The campaign to depose Taiwan "president" Chen Shui-bian for alleged corruption seems to be gathering momentum as organizers announced yesterday over 1 million people had endorsed it the proposal.
Shih Ming-teh, who initiated the campaign on August 12, announced that the drive had reached its target of enlisting 1 million supporters by yesterday afternoon. "We thank the people who donated a combined 103 million Taiwan dollars (US$3.15 million) to the drive," said Shih.
Shih, the former chairman of Chen's ruling Democratic Progressive Party (DPP) asked members of the public to donate 100 Taiwan dollars (US$3) each to show their commitment to the pledge and said he would begin a sit-in protest near the "presidential office" building once the 1 million target had been reached.

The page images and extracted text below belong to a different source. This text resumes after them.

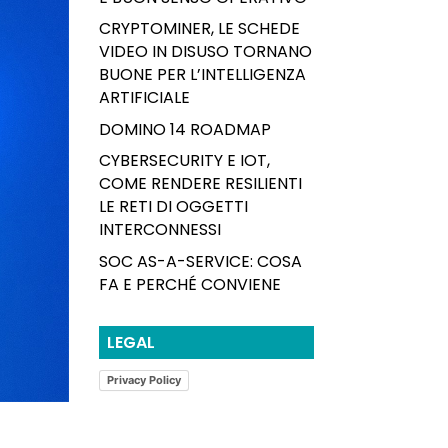
CRYPTOMINER, LE SCHEDE
VIDEO IN DISUSO TORNANO
BUONE PER L’INTELLIGENZA
ARTIFICIALE
DOMINO 14 ROADMAP
CYBERSECURITY E IOT,
COME RENDERE RESILIENTI
LE RETI DI OGGETTI
INTERCONNESSI
SOC AS-A-SERVICE: COSA
FA E PERCHÉ CONVIENE
LEGAL
Privacy Policy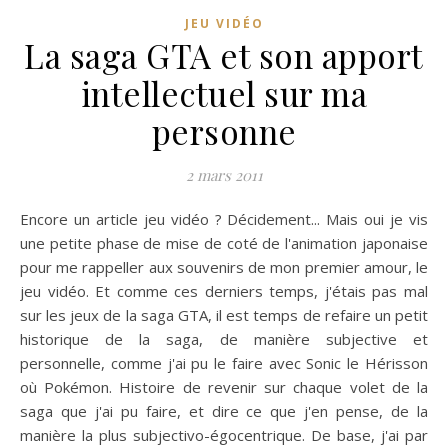
JEU VIDÉO
La saga GTA et son apport
intellectuel sur ma
personne
2 mars 2011
Encore un article jeu vidéo ? Décidement... Mais oui je vis
une petite phase de mise de coté de l'animation japonaise
pour me rappeller aux souvenirs de mon premier amour, le
jeu vidéo. Et comme ces derniers temps, j'étais pas mal
sur les jeux de la saga GTA, il est temps de refaire un petit
historique de la saga, de manière subjective et
personnelle, comme j'ai pu le faire avec Sonic le Hérisson
où Pokémon. Histoire de revenir sur chaque volet de la
saga que j'ai pu faire, et dire ce que j'en pense, de la
manière la plus subjectivo-égocentrique. De base, j'ai par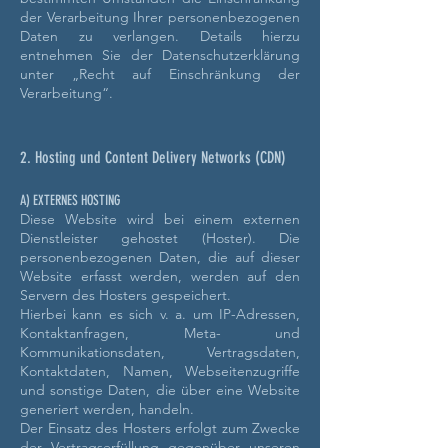
der Verarbeitung Ihrer personenbezogenen
Daten zu verlangen. Details hierzu
entnehmen Sie der Datenschutzerklärung
unter „Recht auf Einschränkung der
Verarbeitung“.
2. Hosting und Content Delivery Networks (CDN)
A) EXTERNES HOSTING
Diese Website wird bei einem externen
Dienstleister gehostet (Hoster). Die
personenbezogenen Daten, die auf dieser
Website erfasst werden, werden auf den
Servern des Hosters gespeichert.
Hierbei kann es sich v. a. um IP-Adressen,
Kontaktanfragen, Meta- und
Kommunikationsdaten, Vertragsdaten,
Kontaktdaten, Namen, Webseitenzugriffe
und sonstige Daten, die über eine Website
generiert werden, handeln.
Der Einsatz des Hosters erfolgt zum Zwecke
der Vertragserfüllung gegenüber unseren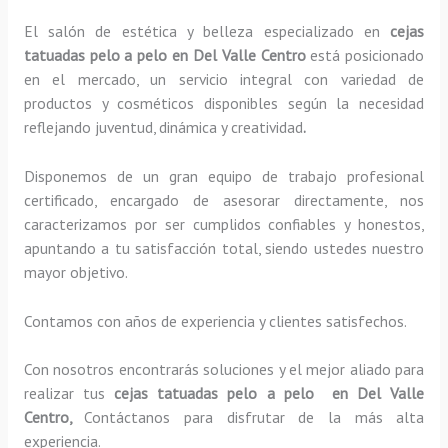
El salón de estética y belleza especializado en
cejas
tatuadas pelo a pelo en Del Valle Centro
está posicionado
en el mercado, un servicio integral con variedad de
productos y cosméticos disponibles según la necesidad
reflejando juventud, dinámica y creatividad
.
Disponemos de un gran equipo de trabajo profesional
certificado, encargado de asesorar directamente, nos
caracterizamos por ser cumplidos confiables y honestos,
apuntando a tu satisfacción total, siendo ustedes nuestro
mayor objetivo.
Contamos con años de experiencia y clientes satisfechos.
Con nosotros encontrarás soluciones y el mejor aliado para
realizar tus
cejas tatuadas pelo a pelo en Del Valle
Centro,
Contáctanos para disfrutar de la más alta
experiencia.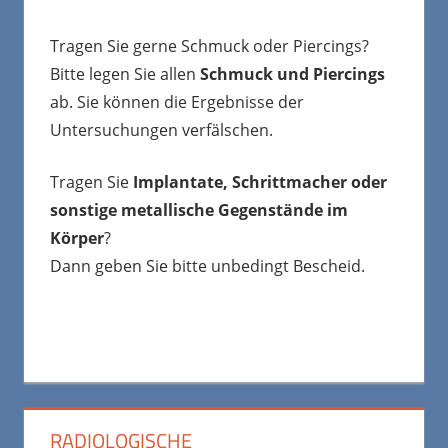
Tragen Sie gerne Schmuck oder Piercings?
Bitte legen Sie allen
Schmuck und Piercings
ab. Sie können die Ergebnisse der
Untersuchungen verfälschen.
Tragen Sie
Implantate, Schrittmacher oder
sonstige metallische Gegenstände im
Körper
?
Dann geben Sie bitte unbedingt Bescheid.
RADIOLOGISCHE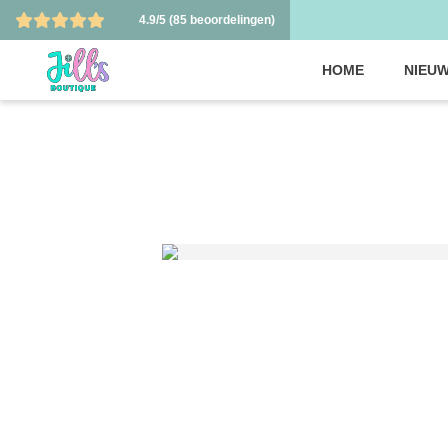
4.9/5
(85 beoordelingen)
HOME
NIEUW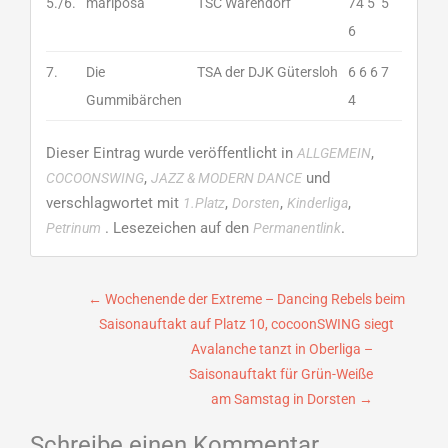
5./6.
mariposa
TSC Warendorf
74 5 5
6
7.
Die
TSA der DJK Gütersloh
6 6 6 7
Gummibärchen
4
Dieser Eintrag wurde veröffentlicht in
,
ALLGEMEIN
,
und
COCOONSWING
JAZZ & MODERN DANCE
verschlagwortet mit
,
,
,
1.Platz
Dorsten
Kinderliga
. Lesezeichen auf den
.
Petrinum
Permanentlink
Beitragsnavigation
←
Wochenende der Extreme – Dancing Rebels beim
Saisonauftakt auf Platz 10, cocoonSWING siegt
Avalanche tanzt in Oberliga –
Saisonauftakt für Grün-Weiße
am Samstag in Dorsten
→
Schreibe einen Kommentar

As of yet, Shih has not announced when his indefinite sit-in protest will begin but it could coincide with Chen's expected trip to Palau early next month. Shih's aides said on Monday that he would start the protest as early as August 27 and no later than September 9, with 200,000 people expected to join him at the start.
"We hope that Chen will hear, see and feel the anger and anguish of the people...Today not a single person can tolerate any longer the acts of Chao Chien-ming (Chen's son-in-law), who still refuses to confess to his crime," Shih said.

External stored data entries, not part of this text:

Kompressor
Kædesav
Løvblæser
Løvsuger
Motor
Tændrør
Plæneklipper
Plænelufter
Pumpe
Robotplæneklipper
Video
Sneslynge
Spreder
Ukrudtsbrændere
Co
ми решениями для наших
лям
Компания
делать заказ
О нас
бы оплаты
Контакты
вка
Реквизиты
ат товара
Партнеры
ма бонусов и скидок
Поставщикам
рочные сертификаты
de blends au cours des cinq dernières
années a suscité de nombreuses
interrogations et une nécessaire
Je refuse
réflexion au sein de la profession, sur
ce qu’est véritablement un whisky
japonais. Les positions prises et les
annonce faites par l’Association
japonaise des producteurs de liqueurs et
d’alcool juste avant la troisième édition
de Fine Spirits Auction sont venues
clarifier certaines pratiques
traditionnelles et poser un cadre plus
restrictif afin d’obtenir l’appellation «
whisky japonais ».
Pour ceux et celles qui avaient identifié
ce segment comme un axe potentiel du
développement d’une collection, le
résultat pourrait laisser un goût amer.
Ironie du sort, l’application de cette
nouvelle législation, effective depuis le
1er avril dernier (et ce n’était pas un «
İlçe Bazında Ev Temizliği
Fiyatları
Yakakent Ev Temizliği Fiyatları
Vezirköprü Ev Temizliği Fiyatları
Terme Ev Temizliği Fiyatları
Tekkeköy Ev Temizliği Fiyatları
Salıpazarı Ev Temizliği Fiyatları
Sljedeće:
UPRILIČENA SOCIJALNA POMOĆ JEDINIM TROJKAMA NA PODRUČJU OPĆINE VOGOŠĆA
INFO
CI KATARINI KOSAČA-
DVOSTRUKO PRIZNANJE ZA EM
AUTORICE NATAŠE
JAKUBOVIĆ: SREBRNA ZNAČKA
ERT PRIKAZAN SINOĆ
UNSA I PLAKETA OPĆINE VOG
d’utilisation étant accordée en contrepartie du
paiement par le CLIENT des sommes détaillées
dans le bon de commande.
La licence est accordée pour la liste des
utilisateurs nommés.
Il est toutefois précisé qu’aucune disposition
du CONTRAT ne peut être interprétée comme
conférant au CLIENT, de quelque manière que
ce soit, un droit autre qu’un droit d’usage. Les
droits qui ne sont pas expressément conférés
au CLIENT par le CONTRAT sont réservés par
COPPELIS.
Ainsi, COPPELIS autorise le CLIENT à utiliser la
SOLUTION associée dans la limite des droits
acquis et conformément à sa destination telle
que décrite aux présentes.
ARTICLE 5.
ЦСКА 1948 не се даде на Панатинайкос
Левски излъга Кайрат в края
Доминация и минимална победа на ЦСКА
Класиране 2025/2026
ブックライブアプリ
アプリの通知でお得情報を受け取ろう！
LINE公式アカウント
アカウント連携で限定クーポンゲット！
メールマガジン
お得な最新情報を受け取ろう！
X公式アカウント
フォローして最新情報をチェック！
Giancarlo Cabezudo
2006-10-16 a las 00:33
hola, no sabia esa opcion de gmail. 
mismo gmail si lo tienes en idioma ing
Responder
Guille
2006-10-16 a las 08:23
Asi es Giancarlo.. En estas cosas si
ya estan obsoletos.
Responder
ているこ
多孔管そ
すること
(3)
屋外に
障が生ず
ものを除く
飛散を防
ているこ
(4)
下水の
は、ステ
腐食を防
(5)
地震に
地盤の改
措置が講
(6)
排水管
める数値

He attacked Chen, who himself is involved in corruption scandals, for trying to protect his son-in-law through manipulation. "The people will lead this anti-graft, anti-greed campaign...to demand a clean government and social justice," he added.

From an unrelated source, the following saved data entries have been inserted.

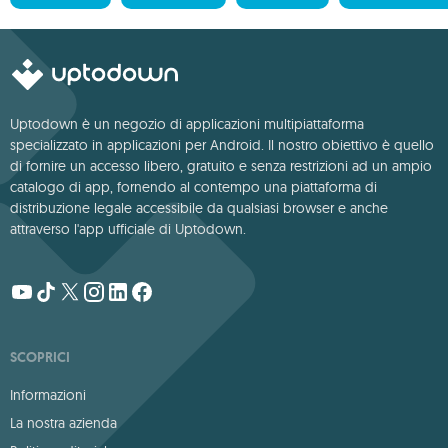
Uptodown è un negozio di applicazioni multipiattaforma
specializzato in applicazioni per Android. Il nostro obiettivo è quello
di fornire un accesso libero, gratuito e senza restrizioni ad un ampio
catalogo di app, fornendo al contempo una piattaforma di
distribuzione legale accessibile da qualsiasi browser e anche
attraverso l'app ufficiale di Uptodown.
SCOPRICI
Informazioni
La nostra azienda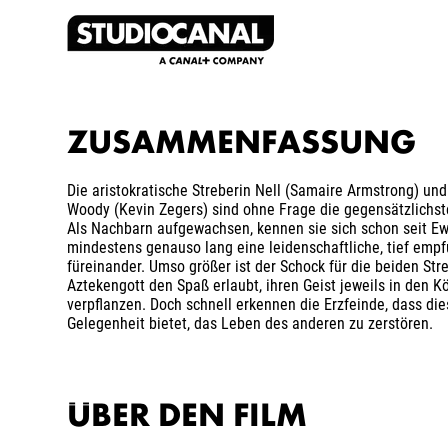
ZUSAMMENFASSUNG
Die aristokratische Streberin Nell (Samaire Armstrong) und
Woody (Kevin Zegers) sind ohne Frage die gegensätzlichst
Als Nachbarn aufgewachsen, kennen sie sich schon seit Ew
mindestens genauso lang eine leidenschaftliche, tief em
füreinander. Umso größer ist der Schock für die beiden Stre
Aztekengott den Spaß erlaubt, ihren Geist jeweils in den K
verpflanzen. Doch schnell erkennen die Erzfeinde, dass di
Gelegenheit bietet, das Leben des anderen zu zerstören.
ÜBER DEN FILM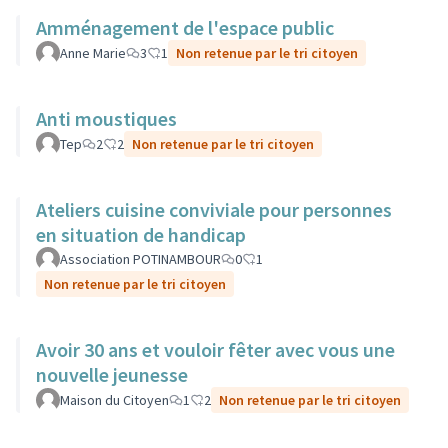
Amménagement de l'espace public
Anne Marie
3
1
Non retenue par le tri citoyen
Anti moustiques
Tep
2
2
Non retenue par le tri citoyen
Ateliers cuisine conviviale pour personnes
en situation de handicap
Association POTINAMBOUR
0
1
Non retenue par le tri citoyen
Avoir 30 ans et vouloir fêter avec vous une
nouvelle jeunesse
Maison du Citoyen
1
2
Non retenue par le tri citoyen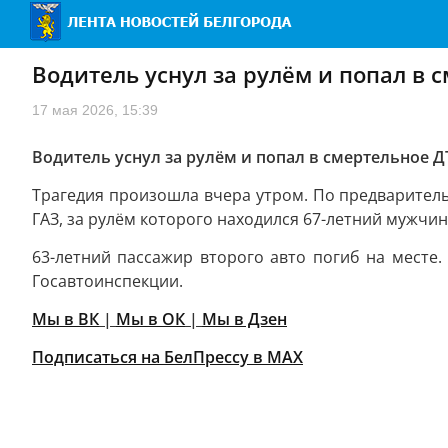
Водитель уснул за рулём и попал в 
17 мая 2026, 15:39
Водитель уснул за рулём и попал в смертельное Д
Трагедия произошла вчера утром. По предваритель
ГАЗ, за рулём которого находился 67-летний мужчин
63-летний пассажир второго авто погиб на месте
Госавтоинспекции.
Мы в ВК
|
Мы в ОК
|
Мы в Дзен
Подписаться на БелПрессу в МАХ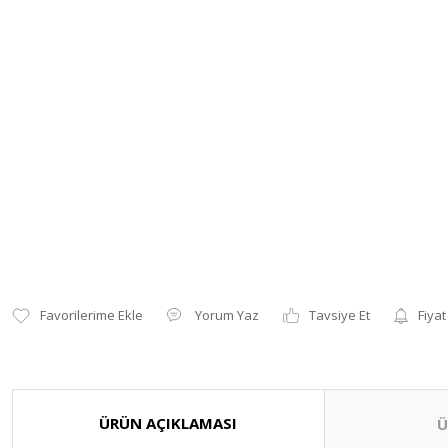
Yorum Yaz
Tavsiye Et
Fiyat
ÜRÜN AÇIKLAMASI
Ü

As prosecutors stepped up an enquiry into whether Chen had misused and embezzled "state" funds, while Chen's family also faces corruption allegations, money poured in from supporters of the protest.
Chen's wife Wu Shu-chen is being investigated for allegedly accepting large amounts of department store gift certificates and their son-in-law Chao has been indicted for engaging in insider trading.
Chen Shui-bian won his first "presidency" in 2000 ending the half-century Kuomintang (KMT) rule. He was re-elected in 2004.
Shih's campaign follows an unsuccessful effort in June by the opposition KMT and People First Party to pass a legislative bill that would have put the issue of Chen's recall to a popular vote.